• **Task prompt**: Copy the rows below word for word, starting at the line with "Q: What is the number of purple" and ending with the line with "A: There are", both included. Leave the pictures out of your copy.

■ ■ ■ ■ ■ ■ ■

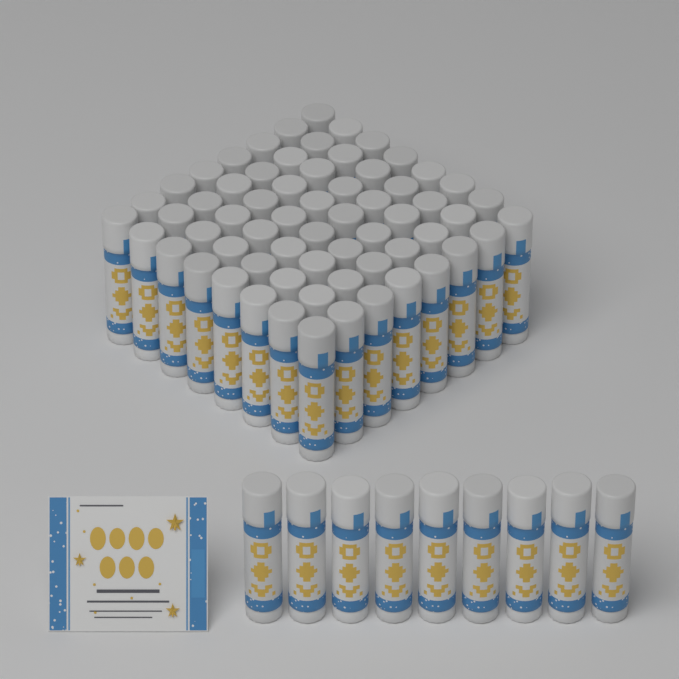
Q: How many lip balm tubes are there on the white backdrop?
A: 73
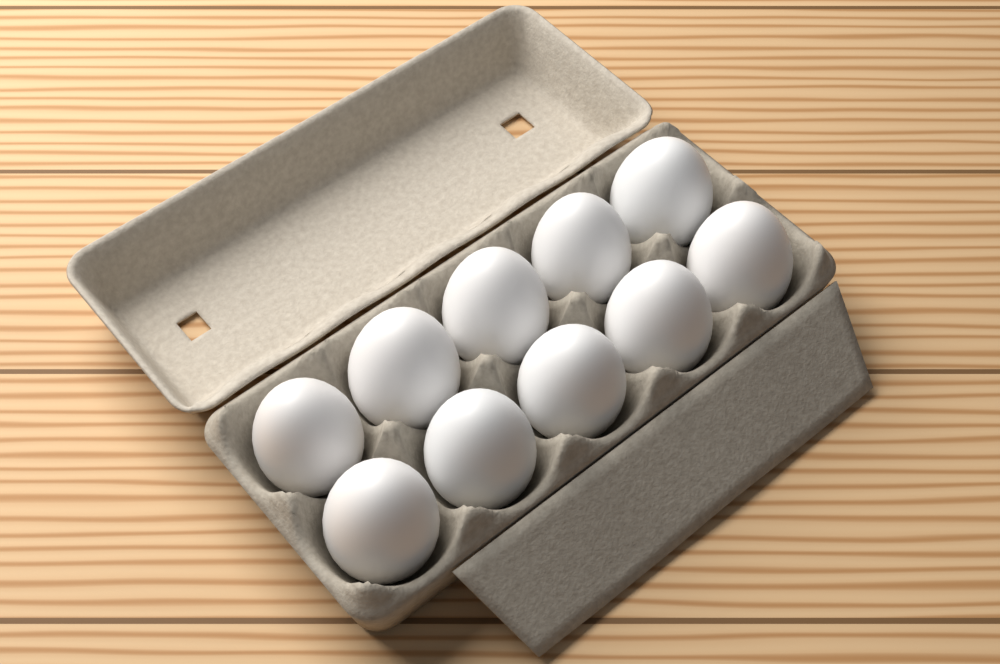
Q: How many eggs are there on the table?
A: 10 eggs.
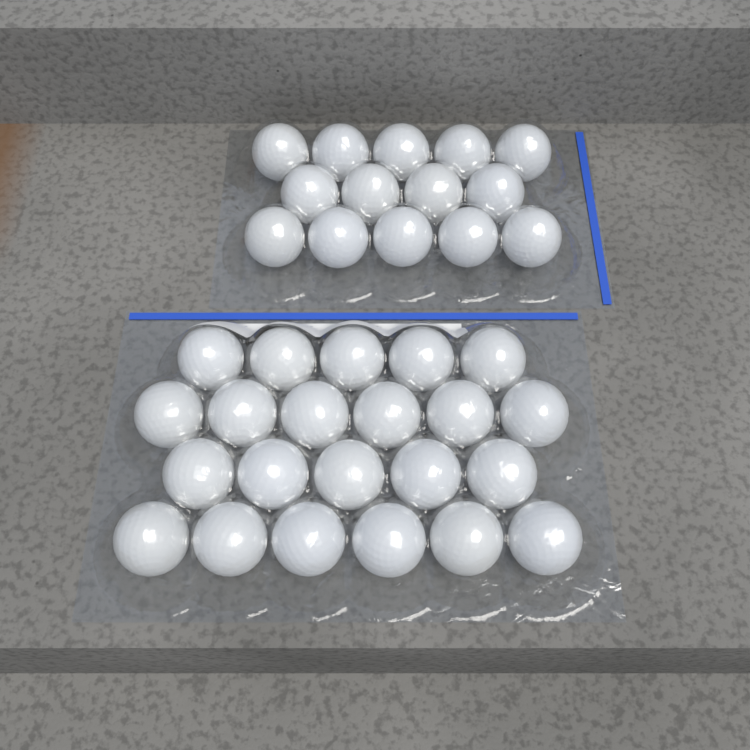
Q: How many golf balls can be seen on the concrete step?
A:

■ ■ ■ ■ ■ ■ ■

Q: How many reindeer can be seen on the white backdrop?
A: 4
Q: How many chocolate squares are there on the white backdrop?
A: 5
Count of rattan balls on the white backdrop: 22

■ ■ ■ ■ ■ ■ ■

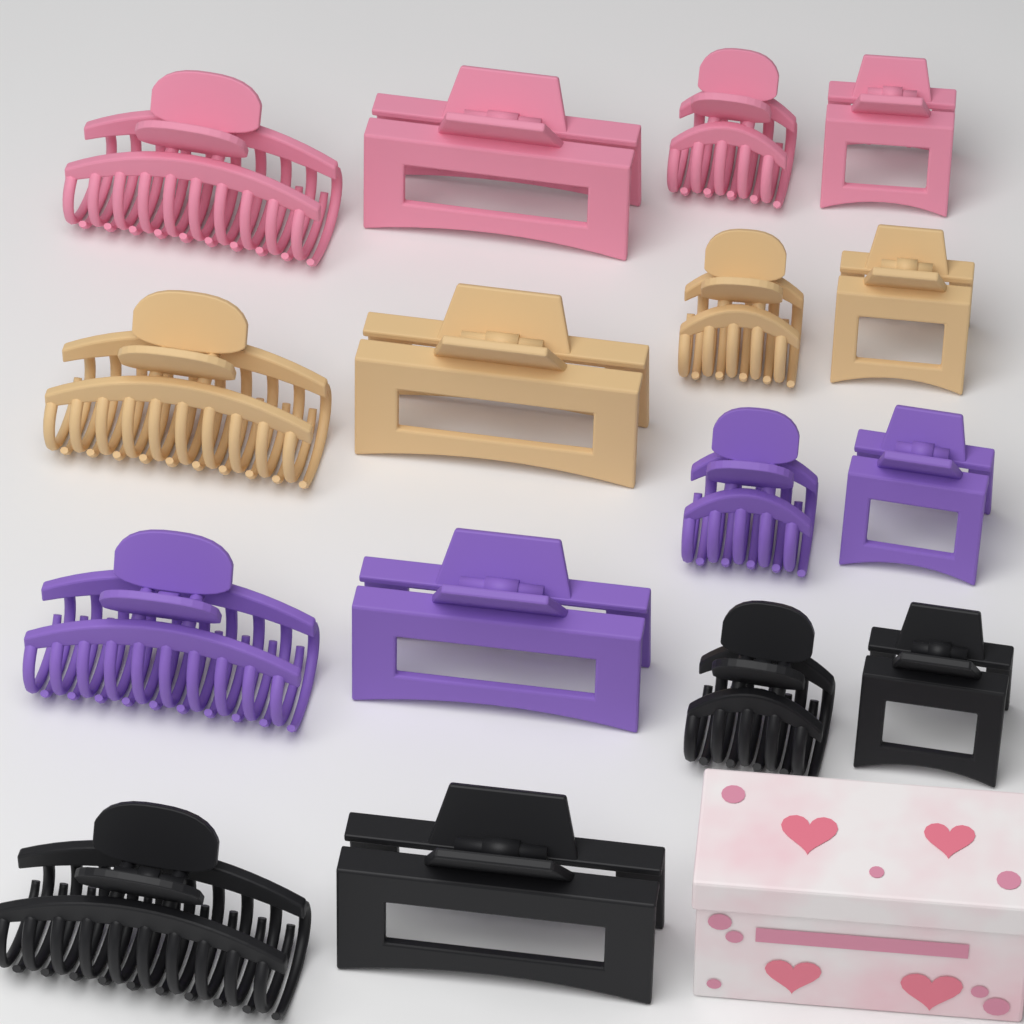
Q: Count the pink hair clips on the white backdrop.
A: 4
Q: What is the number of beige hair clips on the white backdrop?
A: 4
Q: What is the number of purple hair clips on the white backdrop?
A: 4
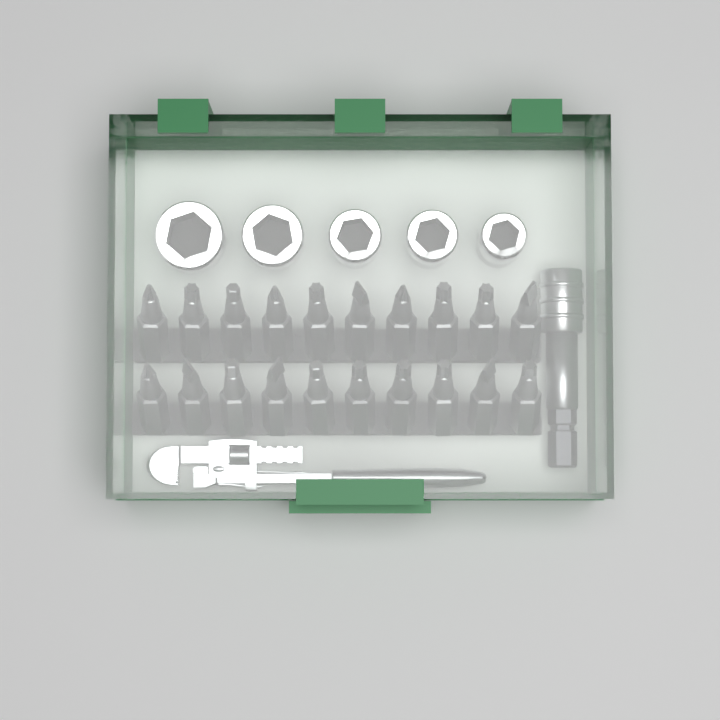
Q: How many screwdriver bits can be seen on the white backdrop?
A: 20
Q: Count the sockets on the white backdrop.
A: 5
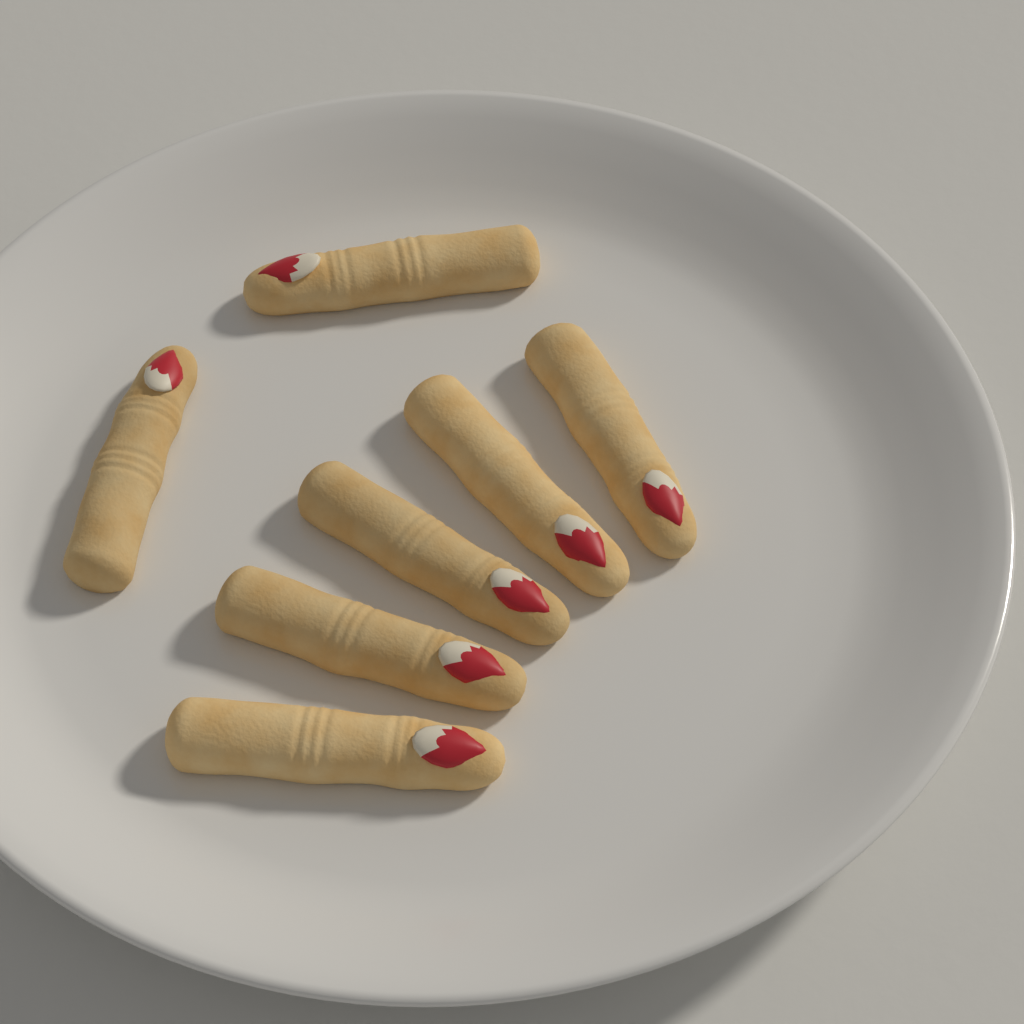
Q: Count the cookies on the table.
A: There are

■ ■ ■ ■ ■ ■ ■

• **Answer to this problem**:
Q: What is the number of purple hair clips on the white backdrop?
A: 4
Q: How many screwdriver bits can be seen on the white backdrop?
A: 20
Q: Count the sockets on the white backdrop.
A: 5
Q: Count the cookies on the table.
A: There are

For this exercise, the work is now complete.